== DESCRIPTION OF THE TASK ==
Write out the whole listing without a single alteration.

*** RECORDS FOR PROCESSING ***

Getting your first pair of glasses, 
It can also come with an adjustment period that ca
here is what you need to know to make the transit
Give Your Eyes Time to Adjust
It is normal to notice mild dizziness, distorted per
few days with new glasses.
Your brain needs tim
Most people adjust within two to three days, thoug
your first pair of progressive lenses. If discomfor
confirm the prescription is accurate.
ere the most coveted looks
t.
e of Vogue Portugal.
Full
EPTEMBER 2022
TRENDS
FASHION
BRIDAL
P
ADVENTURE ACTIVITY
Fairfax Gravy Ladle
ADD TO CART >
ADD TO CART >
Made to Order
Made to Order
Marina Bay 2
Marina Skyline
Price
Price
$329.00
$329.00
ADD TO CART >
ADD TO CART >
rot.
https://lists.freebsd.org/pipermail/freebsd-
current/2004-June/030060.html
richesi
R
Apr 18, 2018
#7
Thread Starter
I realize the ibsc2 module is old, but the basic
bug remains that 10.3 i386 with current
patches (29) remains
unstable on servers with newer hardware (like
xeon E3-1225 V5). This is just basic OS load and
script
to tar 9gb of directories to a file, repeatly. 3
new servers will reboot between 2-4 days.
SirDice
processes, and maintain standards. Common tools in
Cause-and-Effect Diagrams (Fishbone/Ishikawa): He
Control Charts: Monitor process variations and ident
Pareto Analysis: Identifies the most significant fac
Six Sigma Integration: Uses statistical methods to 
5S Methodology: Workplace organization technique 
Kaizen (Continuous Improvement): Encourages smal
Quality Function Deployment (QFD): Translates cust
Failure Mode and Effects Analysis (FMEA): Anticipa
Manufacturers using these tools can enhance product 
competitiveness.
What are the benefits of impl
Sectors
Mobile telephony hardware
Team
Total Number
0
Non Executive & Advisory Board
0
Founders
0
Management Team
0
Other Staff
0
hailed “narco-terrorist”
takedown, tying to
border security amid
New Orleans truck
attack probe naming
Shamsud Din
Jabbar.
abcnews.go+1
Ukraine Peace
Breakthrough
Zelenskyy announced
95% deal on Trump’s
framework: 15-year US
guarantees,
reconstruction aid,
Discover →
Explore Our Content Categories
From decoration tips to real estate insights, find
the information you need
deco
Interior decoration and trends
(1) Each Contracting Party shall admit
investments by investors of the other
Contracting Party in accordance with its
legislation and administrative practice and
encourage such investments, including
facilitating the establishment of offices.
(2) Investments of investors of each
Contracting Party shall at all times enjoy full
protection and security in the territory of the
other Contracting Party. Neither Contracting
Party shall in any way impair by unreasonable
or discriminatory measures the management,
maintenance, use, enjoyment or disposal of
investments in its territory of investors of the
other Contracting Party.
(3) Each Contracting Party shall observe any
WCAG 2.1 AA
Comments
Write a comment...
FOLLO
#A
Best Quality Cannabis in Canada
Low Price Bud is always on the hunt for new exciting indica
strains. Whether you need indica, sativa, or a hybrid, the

*** End of RECORDS FOR PROCESSING ***

== RESPONSE TO THIS EXERCISE ==
Getting your first pair of glasses, 
It can also come with an adjustment period that ca
here is what you need to know to make the transit
Give Your Eyes Time to Adjust
It is normal to notice mild dizziness, distorted per
few days with new glasses.
Your brain needs tim
Most people adjust within two to three days, thoug
your first pair of progressive lenses. If discomfor
confirm the prescription is accurate.
ere the most coveted looks
t.
e of Vogue Portugal.
Full
EPTEMBER 2022
TRENDS
FASHION
BRIDAL
P
ADVENTURE ACTIVITY
Fairfax Gravy Ladle
ADD TO CART >
ADD TO CART >
Made to Order
Made to Order
Marina Bay 2
Marina Skyline
Price
Price
$329.00
$329.00
ADD TO CART >
ADD TO CART >
rot.
https://lists.freebsd.org/pipermail/freebsd-
current/2004-June/030060.html
richesi
R
Apr 18, 2018
#7
Thread Starter
I realize the ibsc2 module is old, but the basic
bug remains that 10.3 i386 with current
patches (29) remains
unstable on servers with newer hardware (like
xeon E3-1225 V5). This is just basic OS load and
script
to tar 9gb of directories to a file, repeatly. 3
new servers will reboot between 2-4 days.
SirDice
processes, and maintain standards. Common tools in
Cause-and-Effect Diagrams (Fishbone/Ishikawa): He
Control Charts: Monitor process variations and ident
Pareto Analysis: Identifies the most significant fac
Six Sigma Integration: Uses statistical methods to 
5S Methodology: Workplace organization technique 
Kaizen (Continuous Improvement): Encourages smal
Quality Function Deployment (QFD): Translates cust
Failure Mode and Effects Analysis (FMEA): Anticipa
Manufacturers using these tools can enhance product 
competitiveness.
What are the benefits of impl
Sectors
Mobile telephony hardware
Team
Total Number
0
Non Executive & Advisory Board
0
Founders
0
Management Team
0
Other Staff
0
hailed “narco-terrorist”
takedown, tying to
border security amid
New Orleans truck
attack probe naming
Shamsud Din
Jabbar.
abcnews.go+1
Ukraine Peace
Breakthrough
Zelenskyy announced
95% deal on Trump’s
framework: 15-year US
guarantees,
reconstruction aid,
Discover →
Explore Our Content Categories
From decoration tips to real estate insights, find
the information you need
deco
Interior decoration and trends
(1) Each Contracting Party shall admit
investments by investors of the other
Contracting Party in accordance with its
legislation and administrative practice and
encourage such investments, including
facilitating the establishment of offices.
(2) Investments of investors of each
Contracting Party shall at all times enjoy full
protection and security in the territory of the
other Contracting Party. Neither Contracting
Party shall in any way impair by unreasonable
or discriminatory measures the management,
maintenance, use, enjoyment or disposal of
investments in its territory of investors of the
other Contracting Party.
(3) Each Contracting Party shall observe any
WCAG 2.1 AA
Comments
Write a comment...
FOLLO
#A
Best Quality Cannabis in Canada
Low Price Bud is always on the hunt for new exciting indica
strains. Whether you need indica, sativa, or a hybrid, the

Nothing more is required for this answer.